Omtatah: Western region visit will come last in my national tour

Busia Senator and 2027 presidential aspirant Okiya Omtatah has said that he will tour the Western region last in his nationwide consultative tour.
Speaking on a local TV station on Tuesday, August 5, 2025, Omtatah explained that his campaign is not based on tribal or regional lines.
“My political base is not tribal nor regional. I believe in Kenya as a single unit. I just chose to begin from where it was feasible. We will go there last,” he said.
The outspoken senator has intensified his presidential campaign through a series of public forums across the country. His goal is to collect views from ordinary Kenyans that will shape his manifesto, which he plans to unveil in February 2027.
Omtatah’s Presidential Exploratory Committee has held several meetings in the Mt. Kenya region, one of the country’s most vote-rich areas, as he seeks to popularise his bid and gather ideas for a people-driven agenda.
Confidence
Omtatah, who is known for his activism and firm stance on constitutionalism, has in the past said he is confident of winning the 2027 presidential election by a large margin.
Speaking in an earlier interview on May 26, 2025, he said his team, mostly composed of Gen Zs, is already traversing the country, conducting civic education and spreading his campaign message. He revealed plans to soon launch a youth-led initiative dubbed Identity Yetu, which will focus on political education and engaging young people in national discourse.
“Where things stand, it is very real, and I am looking at 70 per cent. My confidence comes from what I am doing on the ground,” Omtatah said.
Adding;
“I have a team going around, and soon we are releasing something called Identity Yetu. This is by Gen Z to go and spread the message and do political education.”
Omtatah added that another team is holding town hall meetings in different parts of the country to listen to the concerns of citizens. From these interactions, he said, it is clear that most Kenyans view the struggling economy as the biggest issue.
“We have people who are doing town halls, and the response is positive. People have agreed that the economy is the primary issue that we must address in the country today. So I have full confidence, and when push comes to shove, I will emerge victorious,” he said.
The first-term senator also blamed the country’s leadership, not its people, for Kenya’s long-standing challenges, including bad governance and economic hardship.

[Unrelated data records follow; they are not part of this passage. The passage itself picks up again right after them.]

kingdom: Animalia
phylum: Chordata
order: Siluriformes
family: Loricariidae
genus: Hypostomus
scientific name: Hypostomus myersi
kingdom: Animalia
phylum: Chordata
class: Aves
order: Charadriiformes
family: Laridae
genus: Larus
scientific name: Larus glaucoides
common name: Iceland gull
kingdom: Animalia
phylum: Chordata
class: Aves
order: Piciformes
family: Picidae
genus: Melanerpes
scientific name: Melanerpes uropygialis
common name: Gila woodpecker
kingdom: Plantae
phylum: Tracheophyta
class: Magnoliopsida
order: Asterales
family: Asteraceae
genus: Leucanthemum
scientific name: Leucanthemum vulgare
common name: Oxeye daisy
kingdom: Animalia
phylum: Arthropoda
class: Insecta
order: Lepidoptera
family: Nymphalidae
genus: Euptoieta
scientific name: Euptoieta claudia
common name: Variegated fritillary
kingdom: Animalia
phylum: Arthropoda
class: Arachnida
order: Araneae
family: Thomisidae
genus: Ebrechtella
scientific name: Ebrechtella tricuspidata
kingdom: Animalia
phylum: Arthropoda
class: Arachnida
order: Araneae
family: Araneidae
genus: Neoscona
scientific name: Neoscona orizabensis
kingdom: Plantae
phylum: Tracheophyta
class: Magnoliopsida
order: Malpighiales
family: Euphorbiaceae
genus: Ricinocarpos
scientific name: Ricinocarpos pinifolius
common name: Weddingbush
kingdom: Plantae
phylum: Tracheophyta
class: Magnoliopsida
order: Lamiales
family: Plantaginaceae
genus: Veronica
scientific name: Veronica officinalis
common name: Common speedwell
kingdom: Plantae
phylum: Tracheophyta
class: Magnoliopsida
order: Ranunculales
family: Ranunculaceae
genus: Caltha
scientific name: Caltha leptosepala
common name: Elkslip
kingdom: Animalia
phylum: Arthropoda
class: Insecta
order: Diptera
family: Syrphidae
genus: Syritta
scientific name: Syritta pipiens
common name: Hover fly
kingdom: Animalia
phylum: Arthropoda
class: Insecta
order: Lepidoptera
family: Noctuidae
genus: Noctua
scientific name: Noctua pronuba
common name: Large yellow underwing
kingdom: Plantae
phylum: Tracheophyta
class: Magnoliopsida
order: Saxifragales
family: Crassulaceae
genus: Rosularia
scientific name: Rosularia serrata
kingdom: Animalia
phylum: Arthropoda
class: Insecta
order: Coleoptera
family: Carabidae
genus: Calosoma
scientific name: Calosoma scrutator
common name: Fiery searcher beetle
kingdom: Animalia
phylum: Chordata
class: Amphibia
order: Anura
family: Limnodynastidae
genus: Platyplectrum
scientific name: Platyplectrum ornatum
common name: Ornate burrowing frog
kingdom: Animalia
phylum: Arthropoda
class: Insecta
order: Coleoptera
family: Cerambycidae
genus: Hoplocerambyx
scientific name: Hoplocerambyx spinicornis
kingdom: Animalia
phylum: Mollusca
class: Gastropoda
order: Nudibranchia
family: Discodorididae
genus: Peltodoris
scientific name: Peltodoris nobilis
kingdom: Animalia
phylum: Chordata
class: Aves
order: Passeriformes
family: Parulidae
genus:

“We have a very beautiful constitution; we have beautiful laws, but they mean nothing. And that’s why state capture comes in, and whims of powerful individuals are now the laws of the country. Political goodwill to implement the law is lacking,” he said.
Omtatah said real change will only come when Kenyans are allowed to freely express their will through the ballot, something he claims is currently lacking.